“Fathers of science” found to be nothing but religious nutjobs
Modern man, it seems, has been much too generous in his estimation of the supposed “fathers of science.” Long held to be towering geniuses in multiple fields, recent historical documents have revealed our hidden suspicions: that religious men of the likes of Johannes Kepler, Galileo Galilei, Tycho Brahe, Renee Descartes and Francis Bacon (all contemporaries) were — to use the scientific term — idiot nutjobs.
Apparently, they could barely string two sentences together.
“God, God, science, God, God?” queried Kepler. “No, no.
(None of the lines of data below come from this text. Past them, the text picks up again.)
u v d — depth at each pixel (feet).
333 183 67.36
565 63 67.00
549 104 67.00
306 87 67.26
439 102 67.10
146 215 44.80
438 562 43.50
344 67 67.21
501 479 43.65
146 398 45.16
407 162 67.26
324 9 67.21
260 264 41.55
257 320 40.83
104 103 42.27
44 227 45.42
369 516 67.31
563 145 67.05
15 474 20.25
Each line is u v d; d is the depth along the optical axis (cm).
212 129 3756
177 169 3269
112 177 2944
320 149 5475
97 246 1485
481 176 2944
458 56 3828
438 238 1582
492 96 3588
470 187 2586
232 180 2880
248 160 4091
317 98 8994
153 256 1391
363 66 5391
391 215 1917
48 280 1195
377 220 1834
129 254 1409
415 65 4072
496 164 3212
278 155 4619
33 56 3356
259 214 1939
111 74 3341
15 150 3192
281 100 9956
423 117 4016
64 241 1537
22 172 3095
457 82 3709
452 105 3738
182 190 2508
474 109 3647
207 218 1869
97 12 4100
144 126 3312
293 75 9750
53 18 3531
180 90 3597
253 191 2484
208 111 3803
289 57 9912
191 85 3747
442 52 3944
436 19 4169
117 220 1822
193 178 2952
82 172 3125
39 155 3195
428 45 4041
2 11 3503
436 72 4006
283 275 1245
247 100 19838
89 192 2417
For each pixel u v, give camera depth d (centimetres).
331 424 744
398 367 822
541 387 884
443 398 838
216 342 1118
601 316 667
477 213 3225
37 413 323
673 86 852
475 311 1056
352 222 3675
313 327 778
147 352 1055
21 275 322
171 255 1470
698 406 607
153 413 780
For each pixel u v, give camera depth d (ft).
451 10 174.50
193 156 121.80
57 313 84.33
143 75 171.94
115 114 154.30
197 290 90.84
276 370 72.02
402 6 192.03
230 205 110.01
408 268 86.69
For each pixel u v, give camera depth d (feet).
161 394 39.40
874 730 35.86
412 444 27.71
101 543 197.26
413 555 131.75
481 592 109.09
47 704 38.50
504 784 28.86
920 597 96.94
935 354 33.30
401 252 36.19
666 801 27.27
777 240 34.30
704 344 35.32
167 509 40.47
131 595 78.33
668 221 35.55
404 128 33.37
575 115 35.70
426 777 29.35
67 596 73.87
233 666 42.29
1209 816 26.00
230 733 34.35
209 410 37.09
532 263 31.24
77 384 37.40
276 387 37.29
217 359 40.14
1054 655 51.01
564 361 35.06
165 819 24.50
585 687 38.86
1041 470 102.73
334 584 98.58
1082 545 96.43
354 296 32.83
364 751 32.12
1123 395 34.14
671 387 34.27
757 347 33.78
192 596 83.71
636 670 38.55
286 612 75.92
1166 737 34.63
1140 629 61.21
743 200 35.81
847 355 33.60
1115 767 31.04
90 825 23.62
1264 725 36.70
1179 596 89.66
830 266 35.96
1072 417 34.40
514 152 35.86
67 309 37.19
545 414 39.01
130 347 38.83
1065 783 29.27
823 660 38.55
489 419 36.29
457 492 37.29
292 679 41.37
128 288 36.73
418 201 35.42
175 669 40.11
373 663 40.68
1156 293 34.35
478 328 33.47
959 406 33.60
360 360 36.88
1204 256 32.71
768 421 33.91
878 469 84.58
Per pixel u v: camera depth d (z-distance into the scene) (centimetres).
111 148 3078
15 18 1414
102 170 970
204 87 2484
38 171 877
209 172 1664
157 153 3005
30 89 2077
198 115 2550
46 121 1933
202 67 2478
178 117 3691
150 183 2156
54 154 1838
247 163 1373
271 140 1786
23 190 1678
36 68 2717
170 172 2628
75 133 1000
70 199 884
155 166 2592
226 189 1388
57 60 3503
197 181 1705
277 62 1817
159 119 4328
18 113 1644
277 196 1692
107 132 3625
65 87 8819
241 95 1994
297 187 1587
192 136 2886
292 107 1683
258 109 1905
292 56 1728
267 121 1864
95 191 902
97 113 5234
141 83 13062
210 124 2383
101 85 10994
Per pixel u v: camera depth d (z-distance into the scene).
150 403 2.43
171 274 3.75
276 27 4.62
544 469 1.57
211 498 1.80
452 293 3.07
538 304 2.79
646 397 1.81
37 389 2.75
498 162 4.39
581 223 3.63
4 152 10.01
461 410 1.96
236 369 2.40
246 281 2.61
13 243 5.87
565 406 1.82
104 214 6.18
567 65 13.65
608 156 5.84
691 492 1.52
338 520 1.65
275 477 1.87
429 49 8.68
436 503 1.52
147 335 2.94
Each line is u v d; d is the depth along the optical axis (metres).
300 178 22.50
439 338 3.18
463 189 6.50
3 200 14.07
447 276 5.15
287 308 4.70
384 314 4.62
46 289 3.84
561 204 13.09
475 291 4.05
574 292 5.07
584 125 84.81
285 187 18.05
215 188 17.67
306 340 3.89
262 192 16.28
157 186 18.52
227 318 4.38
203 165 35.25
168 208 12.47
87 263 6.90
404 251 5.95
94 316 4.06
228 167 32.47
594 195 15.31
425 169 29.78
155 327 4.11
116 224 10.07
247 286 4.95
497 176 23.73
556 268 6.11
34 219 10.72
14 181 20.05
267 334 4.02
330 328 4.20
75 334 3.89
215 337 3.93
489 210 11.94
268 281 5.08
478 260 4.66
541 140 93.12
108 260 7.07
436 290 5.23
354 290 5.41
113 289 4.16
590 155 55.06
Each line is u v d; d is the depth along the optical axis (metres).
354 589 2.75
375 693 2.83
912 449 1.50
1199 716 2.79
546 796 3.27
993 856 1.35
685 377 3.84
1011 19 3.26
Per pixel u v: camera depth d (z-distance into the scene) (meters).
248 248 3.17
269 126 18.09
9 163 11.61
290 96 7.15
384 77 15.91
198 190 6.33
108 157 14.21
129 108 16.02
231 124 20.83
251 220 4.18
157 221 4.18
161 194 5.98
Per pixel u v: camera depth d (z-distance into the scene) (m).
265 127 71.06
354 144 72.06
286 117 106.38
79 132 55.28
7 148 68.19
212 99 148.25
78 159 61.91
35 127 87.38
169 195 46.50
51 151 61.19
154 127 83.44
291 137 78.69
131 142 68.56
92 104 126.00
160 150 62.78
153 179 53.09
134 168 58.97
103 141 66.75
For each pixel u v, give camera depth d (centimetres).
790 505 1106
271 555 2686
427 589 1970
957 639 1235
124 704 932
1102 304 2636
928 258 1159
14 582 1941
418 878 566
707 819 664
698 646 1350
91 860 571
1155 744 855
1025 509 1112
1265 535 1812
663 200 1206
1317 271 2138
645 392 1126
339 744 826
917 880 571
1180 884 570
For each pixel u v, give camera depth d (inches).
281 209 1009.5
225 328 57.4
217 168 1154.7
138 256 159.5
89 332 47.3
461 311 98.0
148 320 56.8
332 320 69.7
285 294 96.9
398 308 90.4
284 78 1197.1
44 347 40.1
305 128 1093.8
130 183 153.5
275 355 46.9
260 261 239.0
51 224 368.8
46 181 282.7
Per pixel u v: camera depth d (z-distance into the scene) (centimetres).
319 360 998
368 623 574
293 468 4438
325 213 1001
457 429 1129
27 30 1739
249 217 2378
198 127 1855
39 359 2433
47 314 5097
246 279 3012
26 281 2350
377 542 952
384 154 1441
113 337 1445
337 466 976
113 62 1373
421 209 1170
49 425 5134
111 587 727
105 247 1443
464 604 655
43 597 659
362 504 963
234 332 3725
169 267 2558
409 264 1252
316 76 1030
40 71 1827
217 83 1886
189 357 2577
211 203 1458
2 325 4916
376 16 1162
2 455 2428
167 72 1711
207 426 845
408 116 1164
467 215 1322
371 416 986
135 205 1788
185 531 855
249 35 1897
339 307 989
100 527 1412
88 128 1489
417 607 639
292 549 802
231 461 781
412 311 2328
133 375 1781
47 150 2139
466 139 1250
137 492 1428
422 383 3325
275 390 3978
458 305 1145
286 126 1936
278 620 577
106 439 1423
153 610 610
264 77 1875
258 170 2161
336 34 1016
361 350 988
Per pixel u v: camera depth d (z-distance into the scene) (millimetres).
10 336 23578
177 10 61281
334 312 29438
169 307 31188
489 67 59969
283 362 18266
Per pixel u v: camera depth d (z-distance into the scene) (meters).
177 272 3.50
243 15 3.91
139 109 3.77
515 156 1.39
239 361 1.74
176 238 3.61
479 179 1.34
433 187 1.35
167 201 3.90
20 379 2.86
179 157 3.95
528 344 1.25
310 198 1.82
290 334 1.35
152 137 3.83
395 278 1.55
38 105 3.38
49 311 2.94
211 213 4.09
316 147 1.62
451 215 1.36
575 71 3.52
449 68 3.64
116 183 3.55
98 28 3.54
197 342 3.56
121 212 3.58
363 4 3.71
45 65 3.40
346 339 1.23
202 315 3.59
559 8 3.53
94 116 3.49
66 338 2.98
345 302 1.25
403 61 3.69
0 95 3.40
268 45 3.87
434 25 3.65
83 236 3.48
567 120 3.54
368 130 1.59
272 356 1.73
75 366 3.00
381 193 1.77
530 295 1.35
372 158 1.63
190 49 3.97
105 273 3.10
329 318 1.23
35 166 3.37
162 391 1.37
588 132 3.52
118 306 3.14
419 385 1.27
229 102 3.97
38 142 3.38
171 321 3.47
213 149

God, science, Gody-god…God,” answered Bacon.
This excerpt (under the chapter heading Dialogue Concerning Two Chief Loons), was found in the recently discovered diary of theologian and pseudo-scientist, Robert Boyle. It illustrates the true mental state of a group of men only concerned with the method of how to place the right foot into the right slipper, and not with methods of science or inductive learning, as was previously thought.
The diary also reveals that it was Boyle’s idea to perpetuate the myth that science came out of a theistic culture and mindset (known today as Whitehead’s Thesis) by giving the impression that these scientists discovered physical laws because they were searching for the “laws that God has put into nature.” (A quote that we now know was falsely attributed to Descartes).
Apparently, the idea came to Boyle while he was visiting a few close friends in various European sanitariums. And so, things that Galileo actually said, like “Speechy-number quills” becomes famously rendered, “Mathematics is the language with which God has written the universe.”
This blatant revising of history by believers, going all the way back to Aristotle, would continue to fabricate fictional scientists and thinkers such as Alhazen, Isaac Newton, Andre Ampere, John Locke, Antoine Lavoisier, Gregor Mendel, Arthur Eddington, Max Planck, Georges Lemaitre, etc. etc. etc., in order to keep the myth alive.
And so, this motley crew of simpletons — men who spent their days talking to walls — were transformed magically into a group of rational, intelligent, scientific pioneers who somehow believed in God and still led the way in countless scientific and intellectual fields.
Well, at least now we know the truth.